Wednesday, October 30, 2013

Geysir - problem solved

A dispute over the cost of a refit to the US flag cargo ship Geysir has been resolved according to an article in the Halifax Chronicle-Herald today.
The ship went into refit at Shelburne shipyard in 2012, but when the owners disputed additional costs, and refused to pay, Irving Shipbuilding Inc, the parent company of the shipyard, suspended work on the ship and had the vessel arrested until matters could be resolved. The press report goes on to say that the matter was settled in August, work has been re-started and the ship may be sailing soon. ( In recent weeks the ships AIS signal has again been activated - also a good sign.)
It should be noted that AIS records show the ship in Norfolk on December 25, 2012, but that is clearly an error. The work started in April 2012 and the ship has been in Shelburne ever since.

1. Geysir on the slip at Shelburne July 14, 2012.

The little ship has had an eventful career, which included a few unscheduled calls in Halifax. It started life at the Equitable Shipyard in Madisonville, LA, in 1980 as one of those rare US built cargo ships.At 2266 gross tons, 2000 tonnes deadweight, and with a capacity of 99 TEU it was originally named Amazonia for trade with Brazil. That service failed and the ship was seized the the US Maritime Administration over unpaid loans.

In 1984 its name became Rainbow Hope  and it began service to Iceland, carrying US military cargoes. This began a long saga, well summarized by Wikipedia:
In the late 1990s it went to Norwegian owners and traded as Juno for a short time. It returned to the US flag and took its current name in 2000 with owners TransAtlantic Lines Shipholding of West Palm Beach, FL (they have since relocated to Greenwich, CT). It then resumed trade between the US and Iceland until the US base in Keflavik was closed in 2006. Since then it was been running between Norfolk, VA and the Azores, suggesting some amount of military cargo. That contract was due to expire during 2012.
There is much more detail on the ownership and its history on the Wikipedia site.

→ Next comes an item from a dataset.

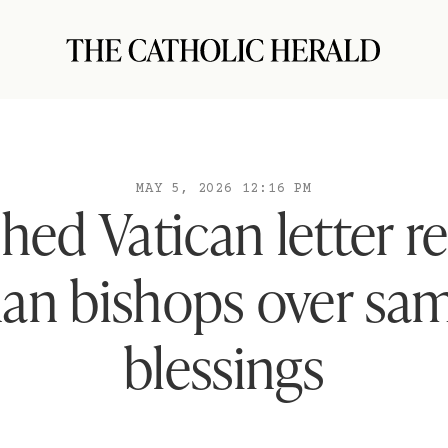
MAY 5, 2026 12:16 PM
shed Vatican letter r
an bishops over sam
blessings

On October 31, 2001 it made its first appearance in Halifax, when it came in for repairs. After 12 hours at anchor it was able to sail again.
Then on January 26, 2004 it arrived again, this time to restow a shifted cargo of pipe.
2. A shore crane was brought in to assist in re-stowing cargo below deck.The ship was originally fitted with two 20 tonne cranes, but they had been removed. A lot of ice had to be chipped away to access the hold.

There is also an 8 minute video on You Tube of the ship in Hurricane Danielle in 2010.

It will be interesting to see what is next for the ship after it leaves Shelburne.